В конечном счете комдив оказался прав. «Противник» действительно сосредоточил значительные подвижные силы на железной и шоссейной дорогах, и, попытайся десантники осуществить в этом месте прорыв, они были бы наверняка уничтожены. Вариант же, предложенный генералом Чайковским, удался на сто процентов.
— Заслуга здесь не моя, — отмахивался он на разборе, — гвардейцы — молодцы.
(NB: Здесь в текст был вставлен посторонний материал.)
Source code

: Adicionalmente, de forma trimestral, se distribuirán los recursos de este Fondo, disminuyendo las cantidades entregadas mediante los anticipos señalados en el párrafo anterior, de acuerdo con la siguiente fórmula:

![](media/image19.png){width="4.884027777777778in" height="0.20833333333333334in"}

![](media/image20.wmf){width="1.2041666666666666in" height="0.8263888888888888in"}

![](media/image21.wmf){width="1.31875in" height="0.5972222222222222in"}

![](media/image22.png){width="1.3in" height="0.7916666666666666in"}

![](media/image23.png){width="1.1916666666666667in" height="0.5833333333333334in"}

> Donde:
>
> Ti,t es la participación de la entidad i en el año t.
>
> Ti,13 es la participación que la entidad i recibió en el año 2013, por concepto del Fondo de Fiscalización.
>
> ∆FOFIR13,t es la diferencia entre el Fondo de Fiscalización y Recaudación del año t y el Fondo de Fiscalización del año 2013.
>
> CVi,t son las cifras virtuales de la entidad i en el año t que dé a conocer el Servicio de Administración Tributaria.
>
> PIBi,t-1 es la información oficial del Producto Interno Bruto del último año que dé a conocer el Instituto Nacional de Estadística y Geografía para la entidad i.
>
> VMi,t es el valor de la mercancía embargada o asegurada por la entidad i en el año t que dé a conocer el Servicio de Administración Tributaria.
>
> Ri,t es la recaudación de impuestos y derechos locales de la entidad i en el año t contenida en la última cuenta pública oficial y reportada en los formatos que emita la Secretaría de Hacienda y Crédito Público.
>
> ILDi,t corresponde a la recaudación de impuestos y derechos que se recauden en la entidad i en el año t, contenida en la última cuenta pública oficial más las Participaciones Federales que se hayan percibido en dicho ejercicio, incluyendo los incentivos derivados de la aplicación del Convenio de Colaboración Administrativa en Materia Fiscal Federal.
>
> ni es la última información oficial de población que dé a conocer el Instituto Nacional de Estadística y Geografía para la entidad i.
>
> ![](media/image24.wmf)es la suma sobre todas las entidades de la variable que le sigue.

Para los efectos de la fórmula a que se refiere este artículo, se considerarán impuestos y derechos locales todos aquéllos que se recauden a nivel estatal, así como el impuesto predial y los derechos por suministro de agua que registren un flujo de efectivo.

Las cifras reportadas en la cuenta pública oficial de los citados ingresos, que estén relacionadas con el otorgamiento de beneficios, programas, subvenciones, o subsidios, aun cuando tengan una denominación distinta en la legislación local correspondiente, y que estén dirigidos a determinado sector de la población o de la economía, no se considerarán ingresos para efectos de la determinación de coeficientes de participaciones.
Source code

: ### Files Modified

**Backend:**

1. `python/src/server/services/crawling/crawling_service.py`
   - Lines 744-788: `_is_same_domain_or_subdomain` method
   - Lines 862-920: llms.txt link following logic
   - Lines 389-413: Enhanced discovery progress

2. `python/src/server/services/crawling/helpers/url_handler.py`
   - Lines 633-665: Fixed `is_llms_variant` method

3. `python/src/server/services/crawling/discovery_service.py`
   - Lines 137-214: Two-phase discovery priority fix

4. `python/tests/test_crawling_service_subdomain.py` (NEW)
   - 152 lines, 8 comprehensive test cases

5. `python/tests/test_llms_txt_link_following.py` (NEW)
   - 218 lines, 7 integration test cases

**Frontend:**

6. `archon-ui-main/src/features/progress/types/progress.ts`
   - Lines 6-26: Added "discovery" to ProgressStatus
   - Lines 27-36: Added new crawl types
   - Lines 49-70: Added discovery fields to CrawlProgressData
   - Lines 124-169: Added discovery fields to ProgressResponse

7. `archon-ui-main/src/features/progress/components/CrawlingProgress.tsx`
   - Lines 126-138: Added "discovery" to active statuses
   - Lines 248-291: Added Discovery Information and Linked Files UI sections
Если б не сумели пройти за ночь по такой местности без малого тридцать километров, хороши б мы были.
— На что ж вы-то надеялись, генерал? — спросил руководитель учений.
— Что пройдут, — ответил Чайковский.
— Что вам давало такую уверенность?
— Разве я своих гвардейцев не знаю? — под общий смех ответил Чайковский.
— Значит, ваша заслуга, — улыбнулся руководитель. — Вы их готовили, вы им знали цену, потому и предложили такой вариант. Так что не скромничайте. — И, строго оглядев присутствующих, добавил: — Скромничать не надо, но зазнаваться тем более. Заслуга в любом бою прежде всего принадлежит солдату.